The book is part of the Routledge Studies in Asian Religion and Philosophy Series. The vision for the book began during Vargas-O’Bryan’s tenure as a Fulbright Scholar in Hong Kong in 2009, when she and Dr. Zhou Xun decided to organize an international conference to explore these issues. In 2010, their conference on the intersection of religion and medicine entitled Convergence and Collisions: Disease, Religion, and Healing in Asia www.chm.hku.hk/convergence.html received wide support from medical and liberal arts faculty at the University of Hong Kong.

The book itself arose from a long-term concern in scholarship in studying culturally-embedded healing traditions that incorporate religious viewpoints in order to better understand local and global healing phenomena.

The volume in three sections (disease management in medical and ritual contexts, religion and medical explanatory models, and cultural interfaces and collisions) covers diverse models of healing and perspectives on health in local and institutional medical contexts that interplay with culture and religion in Asia. It is particularly concerned with the convergences and collisions a society must negotiate, especially the symbiotic relationship of disease, religion, and healing and their colliding values. Vargas-O’Bryan said original studies by renowned scholars across the globe challenge the reader to rethink predominantly long-held Western interpretations of disease management and religion. The book, she said, especially draws attention to religious, political, and social dynamics; issues of identity and ethics; practical and epistemological transformations; and analogous cultural patterns in the study of religion and health in Hong Kong, mainland China, Tibet, India, and Japan.

Vargas-O’Bryan is known for her work on the intersection of religion with medical traditions and local illness cults in Indian and Tibetan cultural contexts as well as historical and ethnographic work in Buddhist monastic and fasting traditions. She has authored several publications and presented papers on religion and healing, Asian monasticism and devotional movements, animals in religion, and religion and the environment. Her proposals for two other book projects, one on the lineage of the Indian nun Dge slong ma Dpal mo and the bodhisattva Avolokitesvara in South Asia and Tibet, and the other on snake-demon cults, illness, and the environment in Indian and Tibetan religions, have received favorable reviews from Brill Publications.

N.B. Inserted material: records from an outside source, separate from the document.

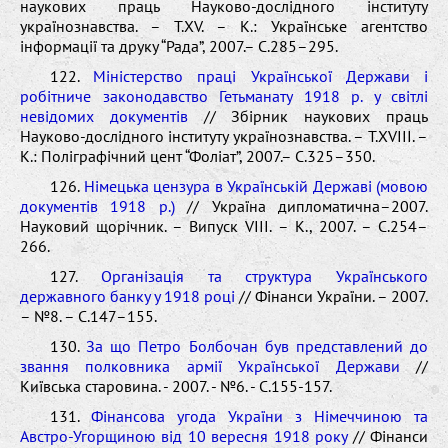
наукових праць Науково-дослідного інституту
українознавства. – Т.XV. – К.: Українське агентство
інформації та друку “Рада”, 2007.– C.285–295.
122.
Міністерство праці Української Держави і
робітниче законодавство Гетьманату 1918 р. у світлі
невідомих документів
// Збірник наукових праць
Науково-дослідного інституту українознавства. – Т.XVІІІ. –
К.: Поліграфічний цент “Фоліат”, 2007.– C.325–350.
126.
Німецька цензура в Українській Державі (мовою
документів 1918 р.)
// Україна дипломатична–2007.
Науковий щорічник. – Випуск VIІІ. – К., 2007. – С.254–
266.
127.
Організація та структура Українського
державного банку у 1918 році
// Фінанси України. – 2007.
– №8. – C.147–155.
130.
За що Петро Болбочан був представлений до
звання полковника армії Української Держави
//
Київська старовина. - 2007. - №6. - С.155-157.
131.
Фінансова угода України з Німеччиною та
Австро-Угорщиною від 10 вересня 1918 року
// Фінанси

Awarded several prestigious awards and grants Vargas-O’Bryan served as a Fulbright Scholar in Hong Kong in 2009. During her Fulbright assignment, she was a lecturer at City University of Hong Kong and collaborator and consultant for the Fulbright General Education initiative. She was invited to be co-conveyor of the Health in Asia cluster at the newly established Centre for the Humanities and Medicine, a collaborative center at the Faculty of Arts and Li Ka Shing Faculty of Medicine at the University of Hong Kong. Related projects have been supported by the Fulbright Scholar Program, the Mellon Foundation, The Wabash Center; Asia Network Title VI Grant, the Fritz-Thyssen Foundation, and Austin College Cullen and Richardson Grants. She earned master’s degrees in Buddhist studies and in Sanskrit and Indian Studies, as well as a Ph.D. in Buddhist studies at Harvard University.

Austin College, a private national liberal arts college located north of Dallas in Sherman, Texas, has earned a reputation for excellence in academic preparation, international study, pre-professional foundations, leadership development, committed faculty, and hands-on, adventurous learning opportunities. One of 40 schools profiled in Loren Pope’s influential book Colleges That Change Lives, Austin College boasts a welcoming community that embraces diversity and individuality, with more than 36 percent of students representing ethnic minorities. A residential student body of 1,250 students and a faculty of more than 100 allow a 12:1 student-faculty ratio and personalized attention. The College is related by covenant to the Presbyterian Church (USA) and cultivates an inclusive atmosphere that supports students’ faith journeys regardless of religious tradition. Founded in 1849, the College is the oldest institution of higher education in Texas operating under original name and charter.